What you need to do:
Render every line of the records below as a JSON list of strings, one string per line, skipping blank lines and leaving out the pictures.

========

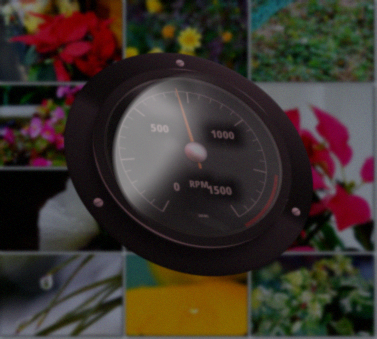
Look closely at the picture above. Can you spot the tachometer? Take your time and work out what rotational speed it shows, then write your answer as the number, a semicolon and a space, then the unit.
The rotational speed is 700; rpm
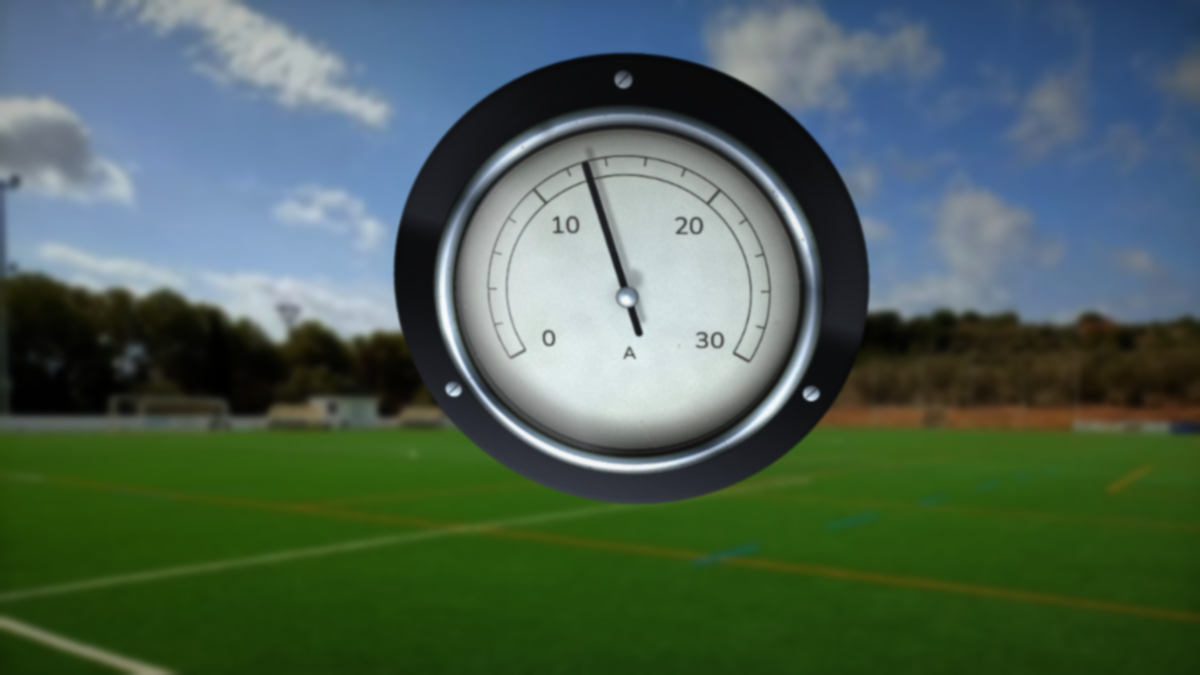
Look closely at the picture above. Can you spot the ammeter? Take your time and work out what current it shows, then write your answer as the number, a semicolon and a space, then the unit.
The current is 13; A
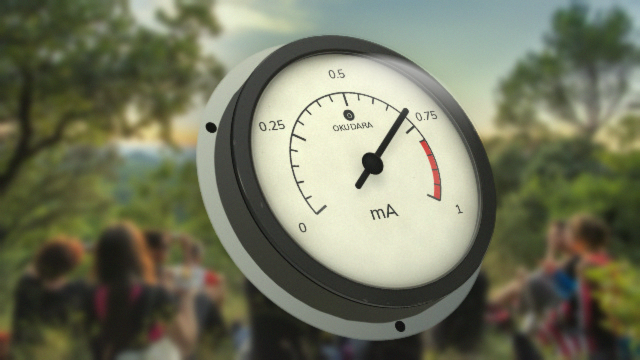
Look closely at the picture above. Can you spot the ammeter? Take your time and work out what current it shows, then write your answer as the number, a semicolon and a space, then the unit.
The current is 0.7; mA
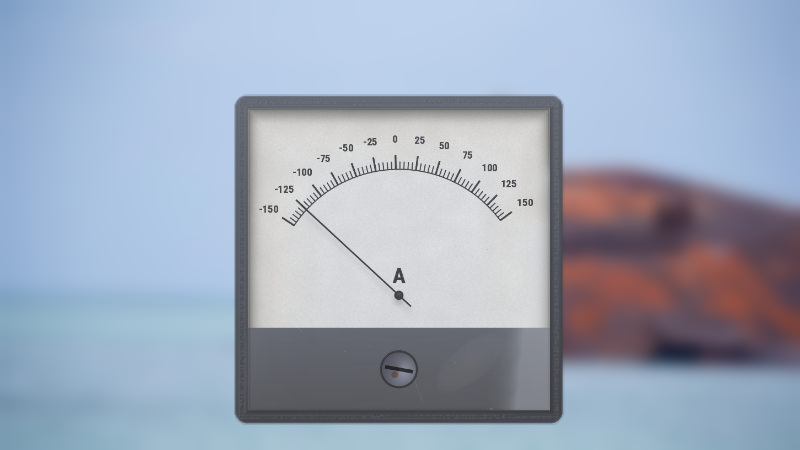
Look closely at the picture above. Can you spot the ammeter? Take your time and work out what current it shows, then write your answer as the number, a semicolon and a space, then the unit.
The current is -125; A
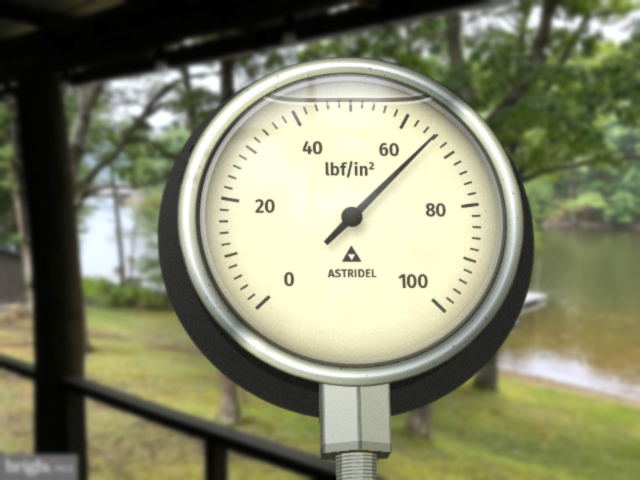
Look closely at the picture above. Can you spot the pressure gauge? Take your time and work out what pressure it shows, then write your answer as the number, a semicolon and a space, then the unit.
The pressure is 66; psi
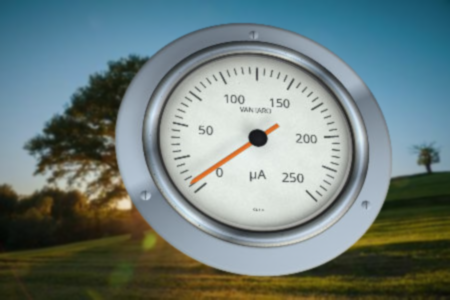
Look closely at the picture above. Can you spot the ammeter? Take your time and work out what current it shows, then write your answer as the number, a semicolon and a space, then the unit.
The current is 5; µA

========

Response:
[
  "Look closely at the picture above. Can you spot the tachometer? Take your time and work out what rotational speed it shows, then write your answer as the number, a semicolon and a space, then the unit.",
  "The rotational speed is 700; rpm",
  "Look closely at the picture above. Can you spot the ammeter? Take your time and work out what current it shows, then write your answer as the number, a semicolon and a space, then the unit.",
  "The current is 13; A",
  "Look closely at the picture above. Can you spot the ammeter? Take your time and work out what current it shows, then write your answer as the number, a semicolon and a space, then the unit.",
  "The current is 0.7; mA",
  "Look closely at the picture above. Can you spot the ammeter? Take your time and work out what current it shows, then write your answer as the number, a semicolon and a space, then the unit.",
  "The current is -125; A",
  "Look closely at the picture above. Can you spot the pressure gauge? Take your time and work out what pressure it shows, then write your answer as the number, a semicolon and a space, then the unit.",
  "The pressure is 66; psi",
  "Look closely at the picture above. Can you spot the ammeter? Take your time and work out what current it shows, then write your answer as the number, a semicolon and a space, then the unit.",
  "The current is 5; µA"
]